Data for this exercise
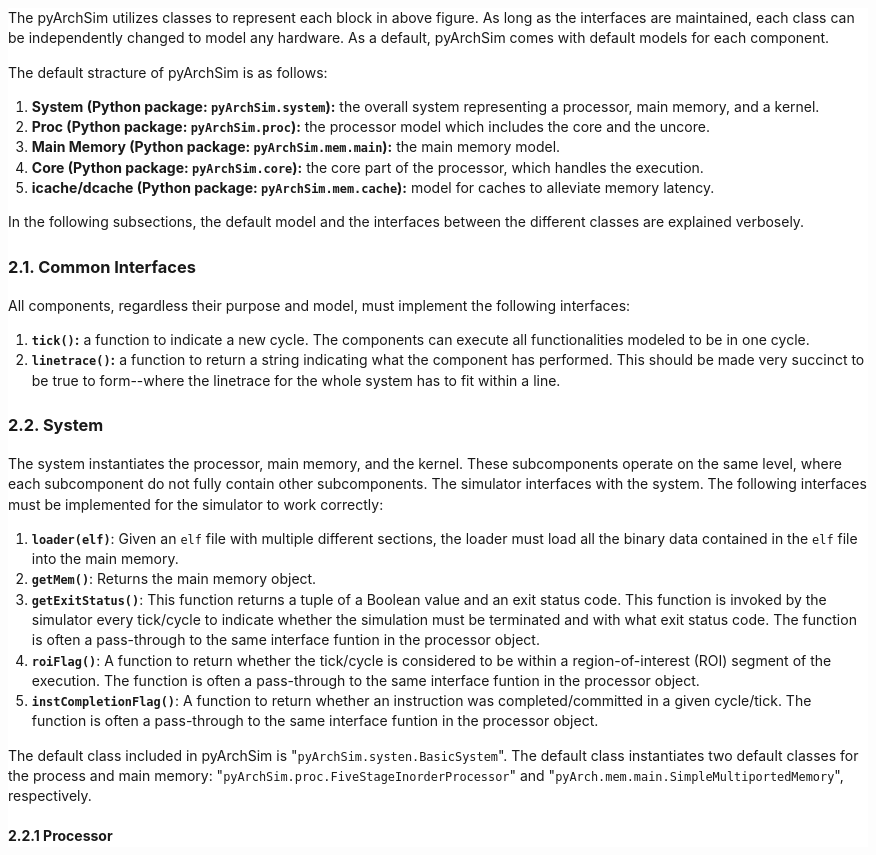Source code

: The pyArchSim utilizes classes to represent each block in above figure. As long as the interfaces are maintained, each class can be independently changed to model any hardware. As a default, pyArchSim comes with default models for each component.

The default stracture of pyArchSim is as follows:

1. **System (Python package: `pyArchSim.system`):** the overall system representing a processor, main memory, and a kernel.
2. **Proc (Python package: `pyArchSim.proc`):** the processor model which includes the core and the uncore.
3. **Main Memory (Python package: `pyArchSim.mem.main`):** the main memory model.
4. **Core (Python package: `pyArchSim.core`):** the core part of the processor, which handles the execution.
5. **icache/dcache (Python package: `pyArchSim.mem.cache`):** model for caches to alleviate memory latency.

In the following subsections, the default model and the interfaces between the different classes are explained verbosely.

### 2.1. Common Interfaces

All components, regardless their purpose and model, must implement the following interfaces:

1. **`tick()`:** a function to indicate a new cycle. The components can execute all functionalities modeled to be in one cycle.
2. **`linetrace()`:** a function to return a string indicating what the component has performed. This should be made very succinct to be true to form--where the linetrace for the whole system has to fit within a line.

### 2.2. System

The system instantiates the processor, main memory, and the kernel. These subcomponents operate on the same level, where each subcomponent do not fully contain other subcomponents. The simulator interfaces with the system. The following interfaces must be implemented for the simulator to work correctly:

1. **`loader(elf)`**: Given an `elf` file with multiple different sections, the loader must load all the binary data contained in the `elf` file into the main memory.
2. **`getMem()`**: Returns the main memory object.
3. **`getExitStatus()`**: This function returns a tuple of a Boolean value and an exit status code. This function is invoked by the simulator every tick/cycle to indicate whether the simulation must be terminated and with what exit status code. The function is often a pass-through to the same interface funtion in the processor object.
4. **`roiFlag()`**: A function to return whether the tick/cycle is considered to be within a region-of-interest (ROI) segment of the execution. The function is often a pass-through to the same interface funtion in the processor object.
5. **`instCompletionFlag()`**: A function to return whether an instruction was completed/committed in a given cycle/tick. The function is often a pass-through to the same interface funtion in the processor object.

The default class included in pyArchSim is "`pyArchSim.systen.BasicSystem`". The default class instantiates two default classes for the process and main memory: "`pyArchSim.proc.FiveStageInorderProcessor`" and "`pyArch.mem.main.SimpleMultiportedMemory`", respectively.

#### 2.2.1 Processor
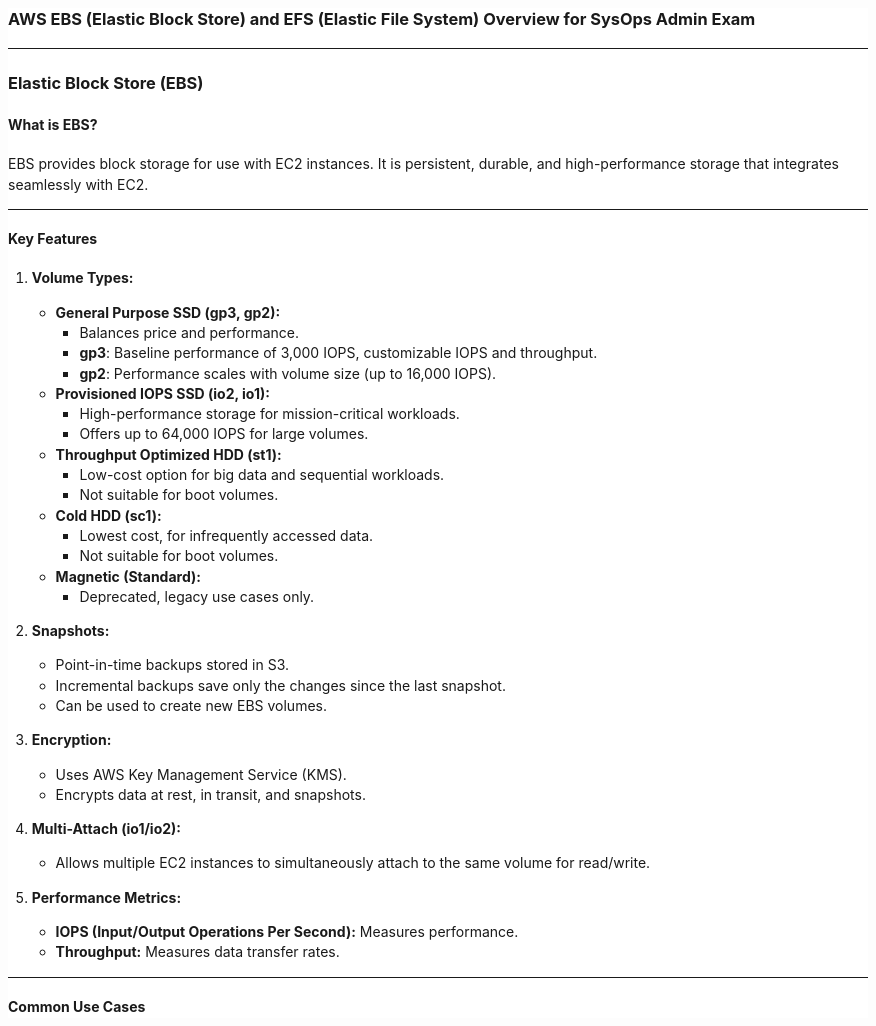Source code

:
### **AWS EBS (Elastic Block Store) and EFS (Elastic File System) Overview for SysOps Admin Exam**

---

### **Elastic Block Store (EBS)**

#### **What is EBS?**

EBS provides block storage for use with EC2 instances. It is persistent, durable, and high-performance storage that integrates seamlessly with EC2.

---

#### **Key Features**

1. **Volume Types:**
    
    - **General Purpose SSD (gp3, gp2):**
        - Balances price and performance.
        - **gp3**: Baseline performance of 3,000 IOPS, customizable IOPS and throughput.
        - **gp2**: Performance scales with volume size (up to 16,000 IOPS).
    - **Provisioned IOPS SSD (io2, io1):**
        - High-performance storage for mission-critical workloads.
        - Offers up to 64,000 IOPS for large volumes.
    - **Throughput Optimized HDD (st1):**
        - Low-cost option for big data and sequential workloads.
        - Not suitable for boot volumes.
    - **Cold HDD (sc1):**
        - Lowest cost, for infrequently accessed data.
        - Not suitable for boot volumes.
    - **Magnetic (Standard):**
        - Deprecated, legacy use cases only.
2. **Snapshots:**
    
    - Point-in-time backups stored in S3.
    - Incremental backups save only the changes since the last snapshot.
    - Can be used to create new EBS volumes.
3. **Encryption:**
    
    - Uses AWS Key Management Service (KMS).
    - Encrypts data at rest, in transit, and snapshots.
4. **Multi-Attach (io1/io2):**
    
    - Allows multiple EC2 instances to simultaneously attach to the same volume for read/write.
5. **Performance Metrics:**
    
    - **IOPS (Input/Output Operations Per Second):** Measures performance.
    - **Throughput:** Measures data transfer rates.

---

#### **Common Use Cases**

Work instruction
Show each line of the material that includes the word "memory".

Response area
1. **System (Python package: `pyArchSim.system`):** the overall system representing a processor, main memory, and a kernel.
3. **Main Memory (Python package: `pyArchSim.mem.main`):** the main memory model.
5. **icache/dcache (Python package: `pyArchSim.mem.cache`):** model for caches to alleviate memory latency.
The system instantiates the processor, main memory, and the kernel. These subcomponents operate on the same level, where each subcomponent do not fully contain other subcomponents. The simulator interfaces with the system. The following interfaces must be implemented for the simulator to work correctly:
1. **`loader(elf)`**: Given an `elf` file with multiple different sections, the loader must load all the binary data contained in the `elf` file into the main memory.
2. **`getMem()`**: Returns the main memory object.
The default class included in pyArchSim is "`pyArchSim.systen.BasicSystem`". The default class instantiates two default classes for the process and main memory: "`pyArchSim.proc.FiveStageInorderProcessor`" and "`pyArch.mem.main.SimpleMultiportedMemory`", respectively.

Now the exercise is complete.